#### Task list
[a] Repeat the passage of the article on Grambling State University's accreditation trouble, starting with "The school's motto" and going on through "everybody is anxious.", word for word.
[b] Finish out the next part of the article on Grambling State University's accreditation trouble, picking up after its last sentence.

#### Document section
^^^^^^^^

Grambling to be shutdown?
07/25/2002 07:24 AM EDT
By Brett Martel
Associated Press
GRAMBLING, La. (AP) - Black and gold banners proclaiming ``100 Years of Excellence'' remain on lamp posts throughout the Grambling State University campus a year after the historically black school's centennial.
Such symbols of longevity seem to be needed reassurance at a time when the institution is struggling to overcome an episode of accounting incompetence so drawn out it now threatens to close the school.
``Sometimes I wake up at night, shaking, wondering, what if?'' says Helen Richards-Smith, dean of the university's honors college and a Grambling faculty member for most years since she graduated from here in 1944.
The campus of red bricks and white columns amid the piney hills of north Louisiana, founded by an association of black farmers in 1901, has been unable to provide financial statements deemed acceptable for a state audit since 1997. Such an audit is generally required in three consecutive years for reaccreditation, a process that occurs every 10 years and is now about two years past due at Grambling.
The Southern Association of Colleges and Schools, an Atlanta-based national accrediting group, has placed Grambling on probation and has set a Sept. 16 deadline for an approved audit for the past two academic years.
If Grambling loses its accreditation, it will also lose federal funding including financial aid for its students - 90 percent of whom now receive this aid. If unaccredited, Grambling's degrees would lose value with graduate school admissions offices and professional licensing boards.
``We'd be out of business,'' says David Wright, a Grambling graduate who sits on the Louisiana university system's board of supervisors, which oversees the school. ``All over the country it would be a terrific blow because we have a lot alumni and friends of Grambling.''
Grambling is to black America as Notre Dame is to Roman Catholic America in the fierce loyalty it inspires among alumni and countless boosters, including many who've never set foot on campus.
In football, Grambling became synonymous with success under now-retired coaching icon Eddie Robinson.
The Grambling marching band's high-energy performances having included Super Bowl halftime shows and inaugurations of African presidents.
Grambling graduates hold management jobs at companies like Ford, Gannett, Cisco and Apple.
These accomplishments come despite the fact that many students are the first in their families to go to college and that many incoming students need remedial help. There is no minimum admission standard except a high school diploma.
The school's motto is: ``The place where everybody is somebody.''
The accounting mess - the latest in a series of financial problems including thefts and improper spending - has made it a place where everybody is anxious.
``None of my friends have left, but we were all talking about it,'' says Tamika Noble, 21, a senior studying sociology.
Still, she's certain the school has much support. ``They're not going to let Grambling close down.''
Reshawn Thomas, 20, a senior marketing major and Student Government Association treasurer who comes from a long line of Grambling graduates, says the looming accreditation question is ``everybody's top concern.''
State Legislative Auditor Dan Kyle has doubled the auditing staff he originally dispatched to help the school meet the deadline.
``They have an enormous task. Whether they can do it I cannot predict,'' Kyle says.
Describing the bad bookkeeping, Kyle says, ``It's like saying for accounts receivable, 'several different people owe me $10,000 combined, but I don't know who they are or how much each one owes.'''
Grambling officials acknowledge the accounting staff in recent years was undertrained. But the root of the problem, many say, was instability at the top. After having only three presidents in its first 90 years, Grambling is now on its sixth president since 1991. It has had seven vice presidents of finance since 1993.

^^^^^^^^

#### Record set
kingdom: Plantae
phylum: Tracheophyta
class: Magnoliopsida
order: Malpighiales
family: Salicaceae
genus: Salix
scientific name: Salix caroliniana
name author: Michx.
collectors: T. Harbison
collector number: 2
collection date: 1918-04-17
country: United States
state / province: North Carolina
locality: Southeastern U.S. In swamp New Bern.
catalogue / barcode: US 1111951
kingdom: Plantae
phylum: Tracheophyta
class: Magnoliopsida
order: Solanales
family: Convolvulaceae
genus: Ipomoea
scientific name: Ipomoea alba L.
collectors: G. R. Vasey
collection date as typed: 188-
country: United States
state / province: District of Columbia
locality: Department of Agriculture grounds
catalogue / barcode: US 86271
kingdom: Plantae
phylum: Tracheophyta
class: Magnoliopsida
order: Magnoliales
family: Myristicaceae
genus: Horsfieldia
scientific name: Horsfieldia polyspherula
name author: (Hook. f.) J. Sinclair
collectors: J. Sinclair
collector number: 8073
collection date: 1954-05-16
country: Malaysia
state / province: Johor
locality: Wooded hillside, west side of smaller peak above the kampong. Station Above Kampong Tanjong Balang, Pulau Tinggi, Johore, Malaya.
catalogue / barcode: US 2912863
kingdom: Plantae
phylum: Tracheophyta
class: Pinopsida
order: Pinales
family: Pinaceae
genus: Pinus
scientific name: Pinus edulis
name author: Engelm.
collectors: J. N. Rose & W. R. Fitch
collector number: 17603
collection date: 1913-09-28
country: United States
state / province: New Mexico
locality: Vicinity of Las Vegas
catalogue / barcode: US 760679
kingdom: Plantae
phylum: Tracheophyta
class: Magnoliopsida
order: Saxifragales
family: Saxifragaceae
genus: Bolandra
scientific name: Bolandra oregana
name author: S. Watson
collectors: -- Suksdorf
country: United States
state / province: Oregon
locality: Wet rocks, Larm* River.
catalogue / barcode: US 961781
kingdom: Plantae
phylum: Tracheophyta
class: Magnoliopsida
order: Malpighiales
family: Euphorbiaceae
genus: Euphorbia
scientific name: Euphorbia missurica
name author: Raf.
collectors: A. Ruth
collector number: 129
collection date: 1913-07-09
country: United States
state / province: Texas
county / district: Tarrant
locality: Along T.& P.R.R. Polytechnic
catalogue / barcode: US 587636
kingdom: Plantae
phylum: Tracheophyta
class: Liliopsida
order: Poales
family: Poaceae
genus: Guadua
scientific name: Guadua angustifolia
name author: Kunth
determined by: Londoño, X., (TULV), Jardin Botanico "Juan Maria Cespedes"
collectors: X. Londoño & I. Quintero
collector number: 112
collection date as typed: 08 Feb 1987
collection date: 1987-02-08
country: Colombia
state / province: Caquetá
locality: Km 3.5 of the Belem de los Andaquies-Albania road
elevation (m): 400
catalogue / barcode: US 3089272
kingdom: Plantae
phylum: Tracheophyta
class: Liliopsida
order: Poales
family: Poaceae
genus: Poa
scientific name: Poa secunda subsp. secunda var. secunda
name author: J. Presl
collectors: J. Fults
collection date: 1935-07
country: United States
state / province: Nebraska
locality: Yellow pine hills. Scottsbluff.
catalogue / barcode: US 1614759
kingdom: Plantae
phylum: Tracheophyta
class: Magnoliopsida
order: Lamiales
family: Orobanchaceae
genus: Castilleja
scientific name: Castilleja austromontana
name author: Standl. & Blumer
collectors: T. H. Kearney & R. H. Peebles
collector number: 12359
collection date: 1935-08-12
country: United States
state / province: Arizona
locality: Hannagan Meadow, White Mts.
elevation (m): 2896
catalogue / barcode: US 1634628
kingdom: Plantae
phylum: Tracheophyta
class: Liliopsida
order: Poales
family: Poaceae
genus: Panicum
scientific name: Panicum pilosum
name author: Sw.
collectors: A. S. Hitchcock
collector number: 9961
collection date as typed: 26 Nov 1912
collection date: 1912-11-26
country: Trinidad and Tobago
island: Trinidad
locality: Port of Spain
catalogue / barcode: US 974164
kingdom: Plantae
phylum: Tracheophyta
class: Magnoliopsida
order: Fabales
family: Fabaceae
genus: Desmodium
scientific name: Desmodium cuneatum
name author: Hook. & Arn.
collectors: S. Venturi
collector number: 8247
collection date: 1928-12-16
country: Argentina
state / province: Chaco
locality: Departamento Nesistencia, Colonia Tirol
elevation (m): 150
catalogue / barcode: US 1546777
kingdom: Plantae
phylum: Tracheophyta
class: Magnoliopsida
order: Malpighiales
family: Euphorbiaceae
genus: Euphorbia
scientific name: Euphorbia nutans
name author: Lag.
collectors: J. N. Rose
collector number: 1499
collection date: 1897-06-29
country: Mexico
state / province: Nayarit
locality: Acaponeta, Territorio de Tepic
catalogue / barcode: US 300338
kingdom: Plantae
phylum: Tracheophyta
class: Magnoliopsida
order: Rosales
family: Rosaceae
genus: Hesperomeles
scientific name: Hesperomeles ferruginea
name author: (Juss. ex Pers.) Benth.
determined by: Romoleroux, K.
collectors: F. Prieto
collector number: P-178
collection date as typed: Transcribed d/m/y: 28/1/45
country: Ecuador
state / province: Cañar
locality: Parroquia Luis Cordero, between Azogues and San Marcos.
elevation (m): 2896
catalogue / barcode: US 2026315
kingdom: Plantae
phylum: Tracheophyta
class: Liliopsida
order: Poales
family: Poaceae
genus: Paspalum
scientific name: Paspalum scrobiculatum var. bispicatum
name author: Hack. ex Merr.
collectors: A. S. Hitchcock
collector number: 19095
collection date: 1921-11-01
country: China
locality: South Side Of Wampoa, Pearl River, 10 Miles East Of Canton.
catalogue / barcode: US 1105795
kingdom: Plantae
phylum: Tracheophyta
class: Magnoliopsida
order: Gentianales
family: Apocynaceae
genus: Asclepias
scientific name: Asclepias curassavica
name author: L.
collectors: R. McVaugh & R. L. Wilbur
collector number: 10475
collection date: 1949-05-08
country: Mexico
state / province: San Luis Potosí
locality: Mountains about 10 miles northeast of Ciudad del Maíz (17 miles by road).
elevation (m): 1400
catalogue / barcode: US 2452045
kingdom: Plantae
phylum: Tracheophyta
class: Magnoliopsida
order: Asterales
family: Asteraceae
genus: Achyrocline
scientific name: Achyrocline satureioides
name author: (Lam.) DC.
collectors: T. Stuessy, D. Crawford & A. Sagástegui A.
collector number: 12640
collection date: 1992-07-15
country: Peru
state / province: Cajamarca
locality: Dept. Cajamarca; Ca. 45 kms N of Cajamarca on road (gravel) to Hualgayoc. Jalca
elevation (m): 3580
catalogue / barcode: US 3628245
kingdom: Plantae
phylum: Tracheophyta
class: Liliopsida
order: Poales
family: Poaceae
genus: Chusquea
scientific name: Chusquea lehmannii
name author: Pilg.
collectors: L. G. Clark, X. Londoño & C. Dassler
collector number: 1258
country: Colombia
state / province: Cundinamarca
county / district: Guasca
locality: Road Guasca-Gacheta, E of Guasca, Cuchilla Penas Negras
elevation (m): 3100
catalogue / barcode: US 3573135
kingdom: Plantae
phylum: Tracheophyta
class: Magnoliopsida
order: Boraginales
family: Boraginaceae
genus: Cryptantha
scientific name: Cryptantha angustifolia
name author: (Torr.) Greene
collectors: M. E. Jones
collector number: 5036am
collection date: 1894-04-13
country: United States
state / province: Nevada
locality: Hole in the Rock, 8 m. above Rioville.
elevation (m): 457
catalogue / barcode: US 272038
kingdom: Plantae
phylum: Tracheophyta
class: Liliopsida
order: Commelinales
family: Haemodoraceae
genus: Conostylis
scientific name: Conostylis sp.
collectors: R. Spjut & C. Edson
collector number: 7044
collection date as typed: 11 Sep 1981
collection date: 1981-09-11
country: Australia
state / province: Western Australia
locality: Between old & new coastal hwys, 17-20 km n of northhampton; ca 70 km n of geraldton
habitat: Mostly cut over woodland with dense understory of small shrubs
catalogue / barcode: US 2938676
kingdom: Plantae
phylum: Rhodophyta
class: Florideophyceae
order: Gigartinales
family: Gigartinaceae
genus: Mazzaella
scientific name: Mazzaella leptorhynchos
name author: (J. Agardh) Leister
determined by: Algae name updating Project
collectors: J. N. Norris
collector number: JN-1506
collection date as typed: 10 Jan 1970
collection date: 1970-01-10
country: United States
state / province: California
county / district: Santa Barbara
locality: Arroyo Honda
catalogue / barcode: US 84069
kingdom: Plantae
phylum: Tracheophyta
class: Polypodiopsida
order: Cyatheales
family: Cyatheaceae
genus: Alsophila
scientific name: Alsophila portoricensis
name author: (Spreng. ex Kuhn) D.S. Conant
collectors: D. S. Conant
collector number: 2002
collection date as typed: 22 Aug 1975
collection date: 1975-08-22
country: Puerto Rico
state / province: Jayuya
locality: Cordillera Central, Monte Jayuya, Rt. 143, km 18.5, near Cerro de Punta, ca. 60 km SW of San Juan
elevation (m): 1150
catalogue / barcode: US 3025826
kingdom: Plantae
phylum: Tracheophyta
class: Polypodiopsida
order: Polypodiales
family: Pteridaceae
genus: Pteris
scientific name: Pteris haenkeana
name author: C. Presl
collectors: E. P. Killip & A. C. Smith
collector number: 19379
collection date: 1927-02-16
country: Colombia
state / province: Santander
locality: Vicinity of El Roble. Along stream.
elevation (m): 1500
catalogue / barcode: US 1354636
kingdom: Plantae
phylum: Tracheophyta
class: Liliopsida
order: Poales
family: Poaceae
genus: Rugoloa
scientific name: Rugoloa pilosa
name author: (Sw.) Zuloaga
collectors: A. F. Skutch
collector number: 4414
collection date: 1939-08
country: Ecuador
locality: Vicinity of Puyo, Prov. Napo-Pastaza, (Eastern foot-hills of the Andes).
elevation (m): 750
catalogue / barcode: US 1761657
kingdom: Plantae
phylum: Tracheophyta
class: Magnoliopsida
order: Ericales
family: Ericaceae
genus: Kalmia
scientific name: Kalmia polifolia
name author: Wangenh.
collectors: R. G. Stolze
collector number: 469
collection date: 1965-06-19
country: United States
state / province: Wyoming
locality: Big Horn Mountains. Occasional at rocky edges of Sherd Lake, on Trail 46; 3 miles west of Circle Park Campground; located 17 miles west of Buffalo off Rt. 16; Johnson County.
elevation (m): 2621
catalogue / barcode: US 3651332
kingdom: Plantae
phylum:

^^^^^^^^

#### Exercise responses
[a]
The school's motto is: ``The place where everybody is somebody.''
The accounting mess - the latest in a series of financial problems including thefts and improper spending - has made it a place where everybody is anxious.

[b]
Grambling has been ``fought over like a fiefdom by politically connected blacks,'' said Rick Gallot, a black state representative and a Grambling graduate.
His mother, Mildred Gallot, also a Grambling graduate and longtime history professor, adds that recent presidents ``seemed to have the attitude: 'I need my people in place _ people loyal to me.'''
One example was Steve Favors, a former Howard University administrator appointed Grambling's president in 1998.
Melvin Davis, Grambling's chief financial officer when the school received its last approved audit in 1997, said he felt alienated by Favors and took a better-paying job in 1999. Davis says he offered to help Grambling close its books for 1998 and 1999 anyway, so the school would be ready for its regularly scheduled re-accreditation in 2000. He was rebuffed.
Favors hired a new CFO, but he backed out before his first day of work and instead took a job in Florida.
A Grambling spokeswoman said requests for interviews with Favors, who remains on the faculty, had to go through her. The request was made and Favors did not respond.
After Favors was forced out in January 2001, the board appointed as acting president Neari Warner, a Grambling insider who was accomplished in academic affairs but lacked experience with certain administrative and financial matters.
``It made me wonder if they were setting her up for failure,'' Rep. Gallot said.
System president Sally Clausen said Warner accepted the job on an interim basis and so far has shown determination to take tough measures, including the firing of 126 employees, mostly administrative.
``The end result is that the legislative auditor now believes the right people are in place,'' Clausen said.
Last summer, Warner brought in Billy Owens, a former top financial officer with Jesse Jackson's Rainbow/PUSH Coalition, as Grambling's new CFO, its first since Davis in 1999.
As to meeting the deadline, Owens said, ``What appeared to many one year ago as an impossibility now looks like a very real possibility.''
Warner also remains positive.
``I see these difficult situations as launching pads to higher standards of accountability and productivity,'' Warner said in a written response to questions from The Associated Press.
Grambling does not appear to have cash flow problems, say officials with the Louisiana Board of Regents, which oversees all state universities. Grambling receives about 20 percent more in state funding per student than the average for Louisiana's four-year campuses, in part because of a civil rights settlement that required the state to compensate for years of spending more on predominantly white than historically black colleges.
But the current crisis is only the latest in a series of financial embarrassments since 1993, when Kyle refused to express an opinion on the accuracy of Grambling's financial statements.
Kyle again deemed Grambling's financial statements unacceptable in 1994 and a year later came the accreditation group's warning.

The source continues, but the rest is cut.